▸ **DATASET EXCERPTS**:
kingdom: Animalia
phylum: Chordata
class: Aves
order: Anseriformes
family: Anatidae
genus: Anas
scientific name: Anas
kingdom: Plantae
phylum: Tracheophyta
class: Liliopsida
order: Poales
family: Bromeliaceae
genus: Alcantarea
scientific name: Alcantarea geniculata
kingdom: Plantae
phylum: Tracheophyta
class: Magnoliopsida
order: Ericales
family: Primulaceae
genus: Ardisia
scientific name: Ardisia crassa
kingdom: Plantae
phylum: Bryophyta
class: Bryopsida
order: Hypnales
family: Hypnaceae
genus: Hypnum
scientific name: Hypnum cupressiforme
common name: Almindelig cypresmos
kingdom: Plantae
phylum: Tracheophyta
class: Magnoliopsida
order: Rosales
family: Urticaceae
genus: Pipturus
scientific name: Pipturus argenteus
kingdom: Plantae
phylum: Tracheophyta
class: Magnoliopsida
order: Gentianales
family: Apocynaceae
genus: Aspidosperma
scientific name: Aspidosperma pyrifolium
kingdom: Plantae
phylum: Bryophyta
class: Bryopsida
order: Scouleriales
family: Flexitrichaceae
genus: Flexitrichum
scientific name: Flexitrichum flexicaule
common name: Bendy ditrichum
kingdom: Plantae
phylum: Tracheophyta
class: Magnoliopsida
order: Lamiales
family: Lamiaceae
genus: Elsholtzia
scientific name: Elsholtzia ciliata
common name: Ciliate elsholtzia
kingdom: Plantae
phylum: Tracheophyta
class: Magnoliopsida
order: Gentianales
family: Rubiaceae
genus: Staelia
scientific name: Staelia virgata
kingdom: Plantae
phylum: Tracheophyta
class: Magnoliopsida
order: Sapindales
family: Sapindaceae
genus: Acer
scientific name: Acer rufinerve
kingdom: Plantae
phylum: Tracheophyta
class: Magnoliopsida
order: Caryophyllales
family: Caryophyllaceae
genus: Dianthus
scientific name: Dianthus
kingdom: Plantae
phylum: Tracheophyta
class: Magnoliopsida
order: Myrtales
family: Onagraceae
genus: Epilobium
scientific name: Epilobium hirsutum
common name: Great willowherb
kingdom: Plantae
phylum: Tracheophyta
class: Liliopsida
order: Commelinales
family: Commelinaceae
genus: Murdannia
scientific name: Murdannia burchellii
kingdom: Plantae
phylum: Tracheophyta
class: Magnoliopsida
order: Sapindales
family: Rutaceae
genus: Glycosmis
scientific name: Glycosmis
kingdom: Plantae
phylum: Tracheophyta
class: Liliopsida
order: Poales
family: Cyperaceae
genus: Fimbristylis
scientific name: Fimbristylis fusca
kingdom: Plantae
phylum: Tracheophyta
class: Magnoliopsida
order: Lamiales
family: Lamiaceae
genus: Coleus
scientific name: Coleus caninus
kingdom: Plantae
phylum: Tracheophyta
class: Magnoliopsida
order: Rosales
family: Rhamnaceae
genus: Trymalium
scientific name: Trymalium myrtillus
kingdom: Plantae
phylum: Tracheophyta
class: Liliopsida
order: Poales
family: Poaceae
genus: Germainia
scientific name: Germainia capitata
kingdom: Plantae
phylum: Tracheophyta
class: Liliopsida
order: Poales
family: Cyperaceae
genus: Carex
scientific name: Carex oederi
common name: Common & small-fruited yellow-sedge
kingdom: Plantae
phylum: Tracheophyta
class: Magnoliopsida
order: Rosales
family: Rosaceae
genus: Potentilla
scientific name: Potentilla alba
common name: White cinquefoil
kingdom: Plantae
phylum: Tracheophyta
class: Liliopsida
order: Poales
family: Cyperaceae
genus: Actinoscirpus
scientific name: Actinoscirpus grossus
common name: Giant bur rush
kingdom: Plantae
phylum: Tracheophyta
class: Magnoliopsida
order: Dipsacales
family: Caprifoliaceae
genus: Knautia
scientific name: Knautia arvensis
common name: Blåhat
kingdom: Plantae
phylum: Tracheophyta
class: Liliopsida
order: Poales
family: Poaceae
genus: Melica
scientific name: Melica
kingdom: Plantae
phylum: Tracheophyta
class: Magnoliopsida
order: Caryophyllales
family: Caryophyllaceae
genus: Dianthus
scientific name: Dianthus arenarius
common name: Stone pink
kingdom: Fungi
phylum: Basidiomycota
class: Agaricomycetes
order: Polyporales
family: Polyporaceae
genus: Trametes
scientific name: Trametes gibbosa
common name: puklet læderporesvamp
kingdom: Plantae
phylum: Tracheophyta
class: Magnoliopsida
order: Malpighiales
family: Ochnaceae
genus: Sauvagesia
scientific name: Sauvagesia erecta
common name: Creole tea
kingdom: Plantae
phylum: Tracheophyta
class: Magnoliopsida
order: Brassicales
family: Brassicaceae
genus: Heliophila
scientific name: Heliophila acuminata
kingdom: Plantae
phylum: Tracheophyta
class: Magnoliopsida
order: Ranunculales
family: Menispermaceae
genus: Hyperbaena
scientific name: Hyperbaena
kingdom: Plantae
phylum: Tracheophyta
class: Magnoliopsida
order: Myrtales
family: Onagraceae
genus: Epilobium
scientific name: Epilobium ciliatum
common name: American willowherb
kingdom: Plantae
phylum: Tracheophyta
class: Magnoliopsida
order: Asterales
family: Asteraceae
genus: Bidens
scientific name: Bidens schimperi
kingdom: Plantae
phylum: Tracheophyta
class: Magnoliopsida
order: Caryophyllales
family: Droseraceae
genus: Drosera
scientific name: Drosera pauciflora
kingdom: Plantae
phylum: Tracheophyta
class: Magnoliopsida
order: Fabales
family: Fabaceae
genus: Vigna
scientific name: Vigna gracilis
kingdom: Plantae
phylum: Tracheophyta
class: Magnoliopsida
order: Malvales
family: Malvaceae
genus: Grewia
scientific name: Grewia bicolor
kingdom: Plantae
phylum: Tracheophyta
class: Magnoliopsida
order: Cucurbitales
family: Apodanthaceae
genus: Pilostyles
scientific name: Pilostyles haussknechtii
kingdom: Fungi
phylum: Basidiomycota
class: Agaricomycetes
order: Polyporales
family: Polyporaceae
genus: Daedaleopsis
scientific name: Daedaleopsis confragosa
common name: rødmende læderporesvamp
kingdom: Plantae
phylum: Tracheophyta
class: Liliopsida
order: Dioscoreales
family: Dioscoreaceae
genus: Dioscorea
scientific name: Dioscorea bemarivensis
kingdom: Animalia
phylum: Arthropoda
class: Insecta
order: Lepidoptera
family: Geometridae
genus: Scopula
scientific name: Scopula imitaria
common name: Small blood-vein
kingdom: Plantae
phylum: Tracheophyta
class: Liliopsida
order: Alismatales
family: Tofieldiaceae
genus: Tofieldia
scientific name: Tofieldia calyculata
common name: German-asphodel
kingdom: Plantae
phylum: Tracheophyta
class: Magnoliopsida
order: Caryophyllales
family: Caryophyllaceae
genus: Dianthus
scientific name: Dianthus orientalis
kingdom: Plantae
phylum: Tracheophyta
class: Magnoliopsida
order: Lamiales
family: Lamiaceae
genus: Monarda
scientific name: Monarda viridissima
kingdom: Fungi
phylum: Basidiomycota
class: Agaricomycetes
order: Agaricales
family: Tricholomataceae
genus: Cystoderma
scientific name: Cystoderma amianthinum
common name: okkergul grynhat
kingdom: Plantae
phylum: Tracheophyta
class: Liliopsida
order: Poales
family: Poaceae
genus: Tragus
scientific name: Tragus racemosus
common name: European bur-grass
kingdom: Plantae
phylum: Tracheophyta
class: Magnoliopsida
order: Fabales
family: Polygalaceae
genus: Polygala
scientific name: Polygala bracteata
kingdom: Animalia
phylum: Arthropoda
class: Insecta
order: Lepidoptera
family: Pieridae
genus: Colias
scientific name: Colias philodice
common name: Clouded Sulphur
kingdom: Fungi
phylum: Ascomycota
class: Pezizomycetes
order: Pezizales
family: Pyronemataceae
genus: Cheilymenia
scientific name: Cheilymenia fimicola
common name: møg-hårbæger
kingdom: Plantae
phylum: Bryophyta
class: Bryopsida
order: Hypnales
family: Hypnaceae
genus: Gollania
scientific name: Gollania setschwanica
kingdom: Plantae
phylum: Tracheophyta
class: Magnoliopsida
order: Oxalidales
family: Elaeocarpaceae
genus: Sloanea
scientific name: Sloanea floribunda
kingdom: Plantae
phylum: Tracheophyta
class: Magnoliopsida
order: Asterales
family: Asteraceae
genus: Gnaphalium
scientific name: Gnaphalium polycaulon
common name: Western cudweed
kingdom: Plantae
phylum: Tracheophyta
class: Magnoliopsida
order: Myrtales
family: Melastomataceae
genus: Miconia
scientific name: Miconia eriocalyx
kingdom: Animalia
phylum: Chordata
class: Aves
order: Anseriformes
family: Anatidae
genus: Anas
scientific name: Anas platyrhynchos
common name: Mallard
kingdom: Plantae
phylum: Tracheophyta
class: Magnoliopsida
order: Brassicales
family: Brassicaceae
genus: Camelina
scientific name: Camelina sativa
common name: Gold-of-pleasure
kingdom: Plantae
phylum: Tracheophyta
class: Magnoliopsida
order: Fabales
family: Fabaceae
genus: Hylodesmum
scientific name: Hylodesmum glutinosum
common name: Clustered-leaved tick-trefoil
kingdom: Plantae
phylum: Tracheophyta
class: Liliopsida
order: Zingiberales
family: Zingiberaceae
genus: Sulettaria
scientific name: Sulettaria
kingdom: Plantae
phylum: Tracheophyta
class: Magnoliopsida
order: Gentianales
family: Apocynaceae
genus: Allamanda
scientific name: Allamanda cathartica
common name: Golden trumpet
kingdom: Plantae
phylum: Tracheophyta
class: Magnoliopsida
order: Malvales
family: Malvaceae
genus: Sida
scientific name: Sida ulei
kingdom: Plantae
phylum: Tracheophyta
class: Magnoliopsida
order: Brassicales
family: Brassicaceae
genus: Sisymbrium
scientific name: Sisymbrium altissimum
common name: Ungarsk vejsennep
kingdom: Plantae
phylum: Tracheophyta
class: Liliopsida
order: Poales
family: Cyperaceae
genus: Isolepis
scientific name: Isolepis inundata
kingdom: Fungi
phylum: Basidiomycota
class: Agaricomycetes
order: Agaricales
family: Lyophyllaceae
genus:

▸ **CHALLENGE**: Reproduce the rows above word for word, starting with their first line and going on through the line that contains "genus: Ardisia", with that line included.

▸ **COMPLETE OUTPUT**:
kingdom: Animalia
phylum: Chordata
class: Aves
order: Anseriformes
family: Anatidae
genus: Anas
scientific name: Anas
kingdom: Plantae
phylum: Tracheophyta
class: Liliopsida
order: Poales
family: Bromeliaceae
genus: Alcantarea
scientific name: Alcantarea geniculata
kingdom: Plantae
phylum: Tracheophyta
class: Magnoliopsida
order: Ericales
family: Primulaceae
genus: Ardisia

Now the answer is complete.